Oh, and then I kind of loved this, also from Wasson:
I don’t spend money on clothes. I’m not that person. I don’t do the whole Isabel Marant thing. I love her as a person, and I think what she does is fucking amazing, but am I going to buy into a world of a French woman selling me what I grew up with? Do you know what I mean? Am I going to sign up for that? I’m sorry, but I’m not going to spend $1,200 on a Western shirt and go back to Texas and get it for five bucks.

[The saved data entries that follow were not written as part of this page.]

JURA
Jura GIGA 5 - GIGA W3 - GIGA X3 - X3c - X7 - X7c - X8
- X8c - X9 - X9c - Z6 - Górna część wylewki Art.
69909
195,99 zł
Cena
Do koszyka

Indeed. A friend and I spotted a t-shirt of that label going for I believe it was 90 euros, a plain white t-shirt, because people will buy absolutely whichever ordinary crap if they believe a chic Frenchwoman gave it a seal of approval.
-Kei, any other readers with Japan-thoughts, hair-thoughts: is this any good? Or the one in the red container? I was at Sunrise Mart stocking up on yuba after a great lunch at Sobaya, and got distracted in the haircare aisle. Products made for "normal" hair in the U.S. (or, worse, Europe) are all wrong for me, as are the ones made for "ethnic" hair. Maybe Japanese products are the way to go? Shiseido is generally an expensive brand here, but there appears to be this moderately-priced Japanese line...
-Are (black) tights with (black) open-toed shoes taboo? This impacts Belgian-wedding-packing, so if you have thoughts on this most urgent matter, now's the time to weigh in.